Latin America

Chavez’s “47 percent” moment?

That’s what Gustavo Hernandez Acevedo at Caracas Chronicles calls this remarkable admission by Venezuelan President Hugo Chavez as he campaigns for another term in next Sunday’s election.

“There can be some people could be unsatisfied with the failures of our government, that the streets aren’t fixed, that electricity is out and water isn’t running, that they don’t have a job and their house wasn’t delivered on time… …That’s not what’s at stake. What’s really at stake is the life of the fatherland.”

That’s right. After 13 years in office and tens of billions of dollars in oil revenue flowing into government coffers, Chavez essentially admits to a fundamental failure in providing Venezuelans with basic services, while insisting that none of this is really important.

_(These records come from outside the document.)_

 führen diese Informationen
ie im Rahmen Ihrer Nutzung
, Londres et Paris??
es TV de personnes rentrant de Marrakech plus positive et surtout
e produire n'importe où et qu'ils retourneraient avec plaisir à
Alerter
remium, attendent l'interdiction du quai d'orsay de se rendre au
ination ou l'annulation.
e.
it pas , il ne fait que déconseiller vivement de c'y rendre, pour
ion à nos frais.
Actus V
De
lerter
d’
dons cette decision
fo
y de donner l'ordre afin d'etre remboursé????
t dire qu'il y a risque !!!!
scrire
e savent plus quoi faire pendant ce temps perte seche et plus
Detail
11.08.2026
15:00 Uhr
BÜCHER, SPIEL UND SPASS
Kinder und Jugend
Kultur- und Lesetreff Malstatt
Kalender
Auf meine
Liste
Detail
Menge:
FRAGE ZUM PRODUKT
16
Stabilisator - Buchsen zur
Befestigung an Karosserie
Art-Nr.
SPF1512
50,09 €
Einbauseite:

The only thing that’s important is the reelection of Hugo Chavez.

Gustavo adds:

This comment brings to mind the infamous “47 percent” comment in the U.S. – the context is different, but the experience of hearing the candidate speak out loud words that confirm every negative storyline the other side’s campaign has spent months trying to establish is very much the same.

Although I won’t venture to predict the outcome of the election, Chavez’s social democratic opponent, Henrique Capriles Radonski (whom Chavez supporters have tried to portray as a gay Jewish Zionist fascist), has run a very effective campaign– drawing big crowds even in supposed Chavez strongholds and capped by a huge crowd for a Sunday rally in Caracas.

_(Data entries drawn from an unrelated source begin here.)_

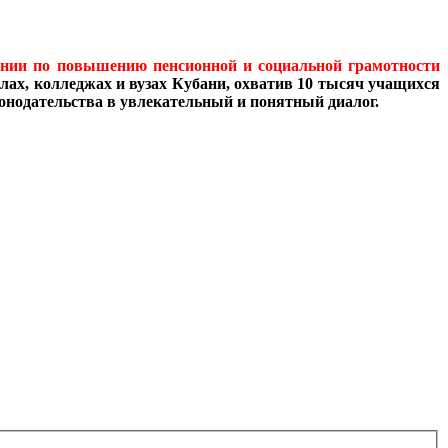
ании по повышению пенсионной и социальной грамотности
лах, колледжах и вузах Кубани, охватив 10 тысяч учащихся
конодательства в увлекательный и понятный диалог.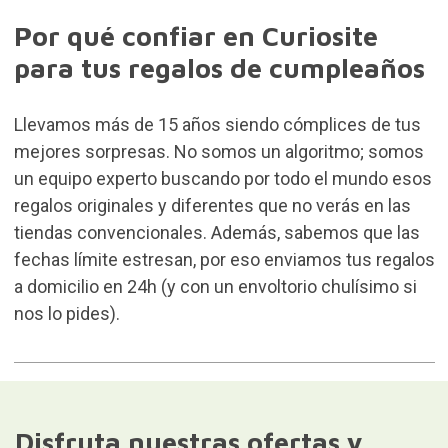
Por qué confiar en Curiosite
para tus regalos de cumpleaños
Llevamos más de 15 años siendo cómplices de tus
mejores sorpresas. No somos un algoritmo; somos
un equipo experto buscando por todo el mundo esos
regalos originales y diferentes que no verás en las
tiendas convencionales. Además, sabemos que las
fechas límite estresan, por eso enviamos tus regalos
a domicilio en 24h (y con un envoltorio chulísimo si
nos lo pides).
Disfruta nuestras ofertas y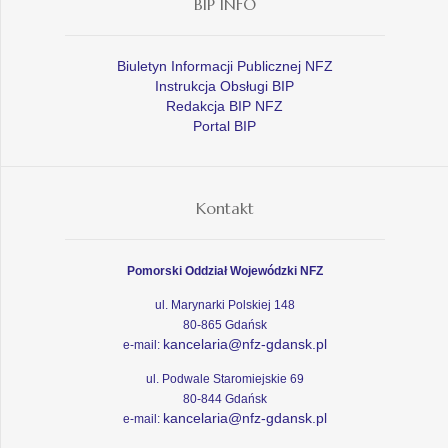
BIP INFO
Biuletyn Informacji Publicznej NFZ
Instrukcja Obsługi BIP
Redakcja BIP NFZ
Portal BIP
Kontakt
Pomorski Oddział Wojewódzki NFZ
ul. Marynarki Polskiej 148
80-865 Gdańsk
kancelaria@nfz-gdansk.pl
e-mail:
ul. Podwale Staromiejskie 69
80-844 Gdańsk
kancelaria@nfz-gdansk.pl
e-mail: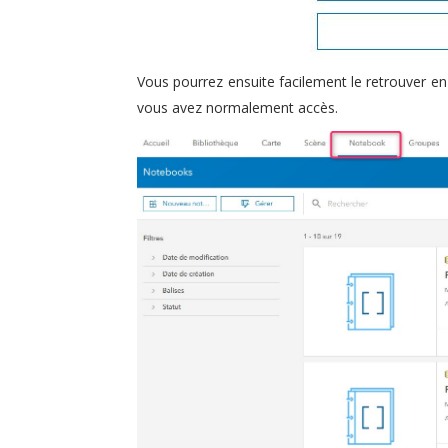
Vous pourrez ensuite facilement le retrouver e
vous avez normalement accès.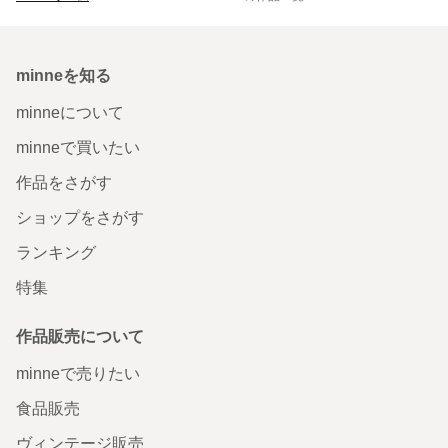
minneを知る
minneについて
minneで買いたい
作品をさがす
ショップをさがす
ランキング
特集
作品販売について
minneで売りたい
食品販売
ヴィンテージ販売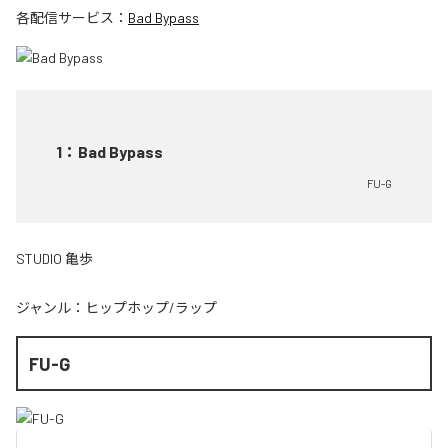
各配信サービス：
Bad Bypass
1
：
Bad Bypass
FU-G
STUDIO 亀歩
ジャンル：
ヒップホップ/ラップ
FU-G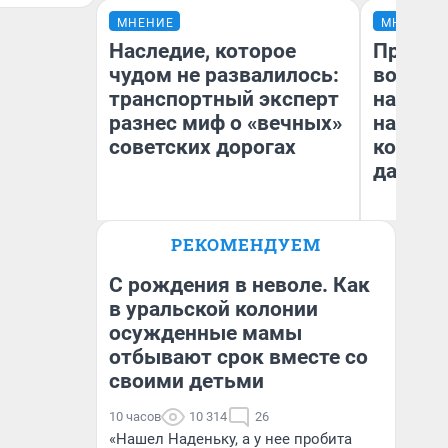
МНЕНИЕ
МНЕНИЕ
Наследие, которое
Продаш
чудом не развалилось:
возьмут
транспортный эксперт
нам го
разнес миф о «вечных»
налого
советских дорогах
коснет
даже р
Олег Арефьев
РЕКОМЕНДУЕМ
Блогер, предприниматель,
Ан
владелец в транспортном
бизнесе
С рождения в неволе. Как
в уральской колонии
осужденные мамы
отбывают срок вместе со
своими детьми
10 часов
10 314
26
«Нашел Наденьку, а у нее пробита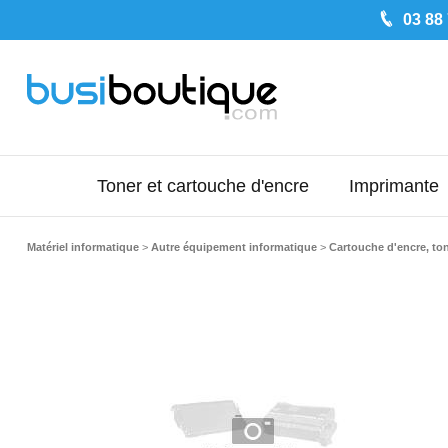
03 88
Toner et cartouche d'encre
Imprimante
Matériel informatique
>
Autre équipement informatique
>
Cartouche d'encre, to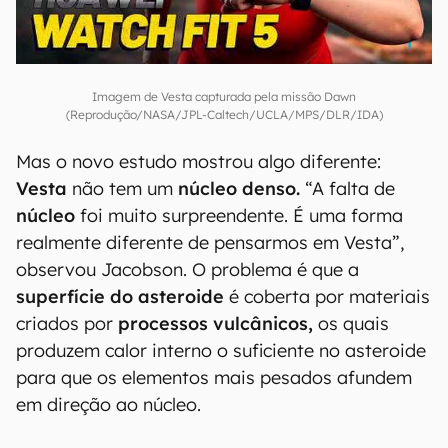
00:00
/
04:51
Imagem de Vesta capturada pela missão Dawn
(Reprodução/NASA/JPL-Caltech/UCLA/MPS/DLR/IDA)
Mas o novo estudo mostrou algo diferente:
Vesta
não tem um
núcleo denso.
“A falta de
núcleo
foi muito surpreendente. É uma forma
realmente diferente de pensarmos em Vesta”,
observou Jacobson. O problema é que a
superfície do
asteroide
é coberta por materiais
criados por
processos vulcânicos,
os quais
produzem calor interno o suficiente no asteroide
para que os elementos mais pesados afundem
em direção ao núcleo.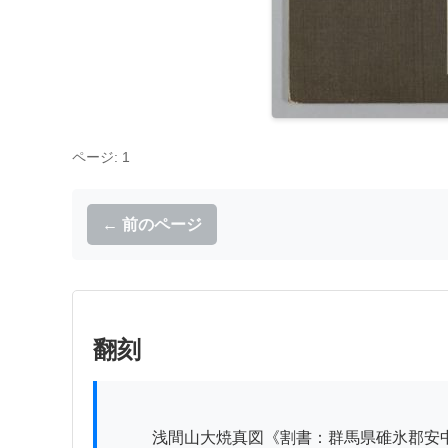
ページ: 1
← 前のページ
翻刻
          浅間山大焼真図《割書：群馬県碓氷郡安中町｜美濃部氏所蔵原図ヨリ写ス》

I assume that not all of them were members of the privileged elite whom the Chavistas claim are the core of the opposition to their man.

Although President Obama is no fan of Chavez, the Venezuelan president claims to want to see him reelected.

But I think a case can be made that while George W. Bush’s open hostility to Chavez strengthened Chavez’s position domestically, Obama’s election weakened it. Bush’s administration supported the coup that briefly ousted Chavez in 2002 and served as a convenient enemy/scapegoat for the Venezuelan leader. Obama hasn’t fit into the role of El Diablo so easily. The anti-US rhetoric since 2009 just doesn’t have the same old ring.